La niña tuvo que morderse la lengua para no contradecirle. ¿Ariadna, nombre de gata? Si se hubiese llamado Ágata, Lía o Luna, aquella observación habría tenido sentido. Pero... ¿Ariadna? Decidió pasarlo por alto.
-¿Qué es lo que escribe?- le preguntó. Pero el hombre no parecía haber dado por finalizado el tema anterior.
-No estás de acuerdo, ¿verdad?- por un momento Ariadna no supo de qué le estaba hablando-. Bueno, lo cierto es que no es un nombre sobre el que se suela decir eso. ¿Habrías preferido que te preguntase por Teseo? Lo cierto es que tengo una gata que se llama Ariadna. Por eso lo decía.
Ariadna guardó silencio un momento. Aún sentía curiosidad por lo que escribía el hombre, pero le pareció inadecuado volver a mencionarlo. Así que le siguió la corriente.
-¿Le gusta la mitología?- le preguntó.
-En realidad, no es un tema que me interese demasiado. Si quieres hablar de eso, mejor vete a ver a Nausícaa. Es ella quien le dio nombre a la gata.

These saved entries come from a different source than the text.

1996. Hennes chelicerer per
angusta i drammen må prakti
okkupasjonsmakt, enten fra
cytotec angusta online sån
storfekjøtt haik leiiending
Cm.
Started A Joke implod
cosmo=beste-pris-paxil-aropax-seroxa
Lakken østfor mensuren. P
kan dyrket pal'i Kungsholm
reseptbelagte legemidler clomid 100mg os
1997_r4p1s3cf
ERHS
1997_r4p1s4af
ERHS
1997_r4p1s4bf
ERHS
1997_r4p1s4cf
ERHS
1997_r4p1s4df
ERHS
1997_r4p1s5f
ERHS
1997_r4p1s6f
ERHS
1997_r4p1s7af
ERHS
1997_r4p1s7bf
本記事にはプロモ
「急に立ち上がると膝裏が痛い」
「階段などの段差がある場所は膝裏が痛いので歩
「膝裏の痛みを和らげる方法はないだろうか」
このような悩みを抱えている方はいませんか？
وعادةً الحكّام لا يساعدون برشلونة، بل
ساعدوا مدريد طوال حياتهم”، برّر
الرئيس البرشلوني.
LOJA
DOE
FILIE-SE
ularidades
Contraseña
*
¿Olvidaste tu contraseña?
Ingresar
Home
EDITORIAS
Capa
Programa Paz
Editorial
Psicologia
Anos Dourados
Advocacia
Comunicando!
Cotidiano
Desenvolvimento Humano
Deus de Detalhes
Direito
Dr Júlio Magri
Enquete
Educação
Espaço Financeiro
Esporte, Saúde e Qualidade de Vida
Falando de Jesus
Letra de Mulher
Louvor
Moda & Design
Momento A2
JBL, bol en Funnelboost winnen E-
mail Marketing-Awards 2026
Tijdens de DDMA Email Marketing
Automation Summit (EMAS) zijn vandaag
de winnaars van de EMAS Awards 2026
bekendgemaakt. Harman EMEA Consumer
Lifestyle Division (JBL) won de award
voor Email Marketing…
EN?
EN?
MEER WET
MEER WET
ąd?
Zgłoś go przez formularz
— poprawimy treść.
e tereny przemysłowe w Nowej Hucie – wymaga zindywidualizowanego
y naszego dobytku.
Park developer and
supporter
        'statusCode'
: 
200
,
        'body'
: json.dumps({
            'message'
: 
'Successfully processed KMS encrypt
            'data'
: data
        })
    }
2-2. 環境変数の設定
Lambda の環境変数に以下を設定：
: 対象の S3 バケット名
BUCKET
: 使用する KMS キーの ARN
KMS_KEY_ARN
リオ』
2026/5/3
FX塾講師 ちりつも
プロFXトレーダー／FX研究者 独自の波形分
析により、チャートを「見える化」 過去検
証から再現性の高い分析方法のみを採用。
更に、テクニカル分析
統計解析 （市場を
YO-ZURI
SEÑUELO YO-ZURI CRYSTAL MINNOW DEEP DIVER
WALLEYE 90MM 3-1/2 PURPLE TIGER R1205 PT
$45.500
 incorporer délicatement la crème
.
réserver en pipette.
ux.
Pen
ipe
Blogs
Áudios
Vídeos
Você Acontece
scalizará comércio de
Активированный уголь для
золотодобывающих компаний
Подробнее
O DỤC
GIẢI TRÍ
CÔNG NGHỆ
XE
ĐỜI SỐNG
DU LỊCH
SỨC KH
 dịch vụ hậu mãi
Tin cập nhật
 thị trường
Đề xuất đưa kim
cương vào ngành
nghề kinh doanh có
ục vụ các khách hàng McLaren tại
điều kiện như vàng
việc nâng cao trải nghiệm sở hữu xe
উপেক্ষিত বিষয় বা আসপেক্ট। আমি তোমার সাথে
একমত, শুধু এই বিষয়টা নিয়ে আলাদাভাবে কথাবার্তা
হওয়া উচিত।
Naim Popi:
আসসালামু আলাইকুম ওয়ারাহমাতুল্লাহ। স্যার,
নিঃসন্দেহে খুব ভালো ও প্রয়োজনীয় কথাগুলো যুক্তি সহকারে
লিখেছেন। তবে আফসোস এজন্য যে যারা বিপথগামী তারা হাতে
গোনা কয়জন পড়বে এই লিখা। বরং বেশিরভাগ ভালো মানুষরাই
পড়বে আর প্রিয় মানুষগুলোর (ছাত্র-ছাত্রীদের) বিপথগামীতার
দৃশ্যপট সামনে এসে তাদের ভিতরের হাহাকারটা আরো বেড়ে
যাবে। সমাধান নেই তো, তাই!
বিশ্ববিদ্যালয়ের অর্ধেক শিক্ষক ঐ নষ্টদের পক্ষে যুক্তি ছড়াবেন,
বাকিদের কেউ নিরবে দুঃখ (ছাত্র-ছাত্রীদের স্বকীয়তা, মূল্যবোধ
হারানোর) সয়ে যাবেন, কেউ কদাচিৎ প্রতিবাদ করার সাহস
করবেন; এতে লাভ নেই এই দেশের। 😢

-¿A usted no le gusta mi nombre?- inquirió la niña.
El hombre cambió el peso del cuerpo de una pierna a la otra. Ariadna no lo notó. Estaba demasiado concentrada en el hecho de que no dejara de escribir ni un momento.
-Como si eso importase- replicó él-. Nausícaa es quien decide esas cosas. Yo sólo escribo.
Ariadna, con los ojos brillantes, se enderezó de pronto, dispuesta a aferrarse a aquella frase del hombre.
-¿Y qué es lo que escribe?- pronunció cada palabra con emoción contenida, como si la respuesta fuera determinante en su vida.
-Eres muy curiosa, niña- Ariadna relajó su cuerpo, decepcionada por la respuesta-. No escribo nada que ati pueda interesarte. Cosas de aquí y allá. Sucesos.
-¿Qué clase de sucesos?-insistió ella.
-Te interesa, vaya. Qué molestia. Qué curiosa- Ariadna empezaba a sentirse incómoda-. Pues verás. Escribo todo lo que me sucede. Toda mi vida.
-Pero eso es imposible- objetó la niña-. No escribe y vive a la misma velocidad. Debe de ir muy atrasado. Además, si escribe sobre su vida entera, nunca podrá pararse a leerlo.
-Qué pesada. Qué molestia- el hombre parecía estar enfadándose ahora- Precisamente por eso quiero que te vayas ya. Para no ir atrasado, necesito que en ciertos momentos de mi vida no pase nada. Y en cuanto a leerlo, no me interesa. ¿Para qué lo iba a leer, si yo ya sé lo que cuenta? Tendrán que leerlo otros. Es de lógica.
Ariadna comprendió que era mejor no discutir.
-¿Por dónde voy ahora?- le preguntó.
-Eso depende. ¿Adónde quieres ir?
-Me da igual. A algún otro sitio.
-Entonces, no importa por dónde vayas. Llegarás a algún lugar que no sea este.
Ariadna comprendió que tenía razón.
-Gracias- le dijo-. Le deseo que tenga tiempo suficiente sin que pase nada para escribir todo lo que le ha pasado.
-De nada. Yo te deseo que llegues a algún otro sitio.
"Menuda tontería", pensó Ariadna. "Si me voy de aquí, llegaré a algún otro sitio". Y tras esto, se dirigió a la puerta naranja y pasó al otro lado. Cuál fue su sorpresa al encontrarse en una habitación totalmente igual, con un hombre exactamente igual al anterior escribiendo notas en un cuaderno.